Of course direct health care is sometimes required as well, but Dr Karl emphasized that by and large cheap and simple antibiotics worked wonders in the vast majority of cases. Infections of one kind or another were common, but easily taken care of, and as the education of how to deal with open wounds continues likely to become less common.

Other solutions were ones of expertise. When we were there today, the villagers were spreading 10 tons of manure (at the cost of $10) on newly built terraces they were shown how to build. Terracing isn't a miracle cure for the rocky red soil they have, but it should help the soil retain more of it's nutrients and again sets the villagers on a path of self determination where just basic survival isn't in jeopardy.

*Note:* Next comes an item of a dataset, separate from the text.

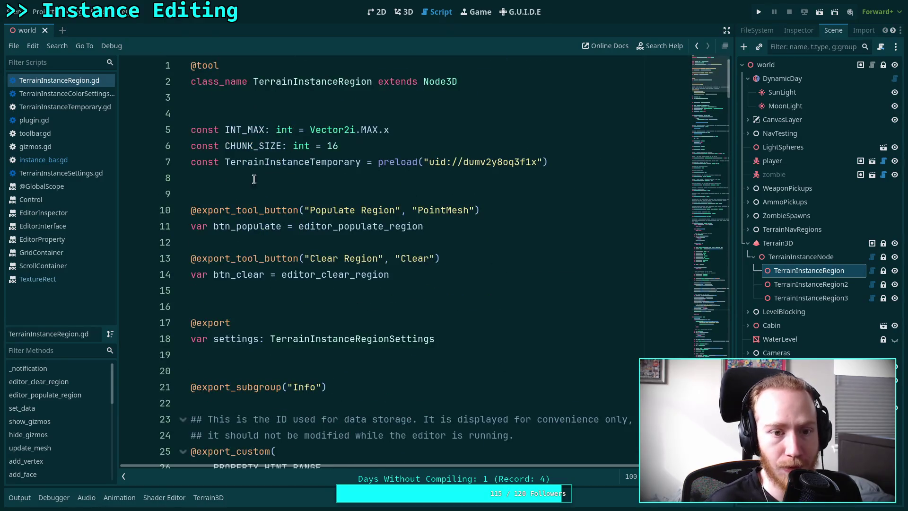
pyautogui.scroll(-7, 246, 310)
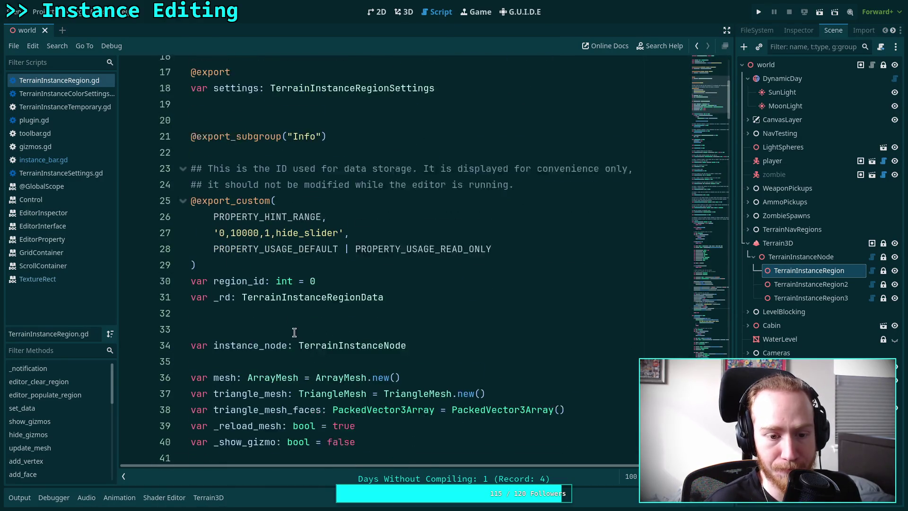
# Use Lookup Symbol on TerrainInstanceNode to jump to its definition
pyautogui.rightClick(323, 259)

But the most amazing thing of all of our time there was the people. Huge smiles and handshakes, laughing all day long, at the impossibly tall muzungu ('white person') or just at jokes they made which we didn't understand but were infectious regardless. This might be a people on the edge of extinction, but their spirit has never been higher, undoubtedly largely because they have been shown someone cares, but more importantly that they themselves are changing their situation for the better, that they are far better off now than they were a year ago, and will be even more so a year from now.

To that, Dr Karl deserves an incredible amount of credit. His approach is so spot on, always sensitive not to create dependence, but rather independence through his aid. That by enabling the villagers to solve their own problems, he is empowering them as well, giving them not just the means for survival but the pride that comes with surviving on your own terms. And this he does not via some huge organization, or with a giant budget, but solely through volunteers, doctors, engineers, paying their own way to give a helping hand and getting much in return through the experience. This combined with the simplicity and effectiveness of his solutions means his budget last year was less than $10,000. Think of that! $10,000 to help a village make incredible steps towards health and independence. It just blows your mind, I just can't get over it.

After instructing the villagers on the use of the manure, they then did some basic health work, administering deworming medicine, attending to any medical issues and weighing and measuring the children's growth. All the while the people still smiling, always appreciative, patient and ever so grateful.

Finally, before we left some of them gathered into a group to sing to us. As soon as they began it sent shivers down your spine, a dozen of them singing in harmony with a kind of energy that exudes a happiness, a sheer joy that made you almost jealous. I can't even explain how moving it was as they sang a traditional wedding song the main chorus apparently meaning 'though we will grow old and hunched over, in heaven we will stand tall'. It was, in short, just incredible.

Dr Karl's organization, the Pygmy Survival Alliance, which he has organized to help spread his program to other Batwa villages will soon be getting it's 501c3 status. If you ever donate, perhaps especially if you never donate, I cannot recommend doing so to his organization any more strongly. He is implementing common sense solutions for a minimal cost that are doing incredible things rebuilding these people not just physically but spiritually as well.

1 comment:

  1. Incredible.. great video Nic. Seems like you found the right person to meet there in Dr. Karl. It's really encouraging to hear what anyone can do with such a small amount of capital.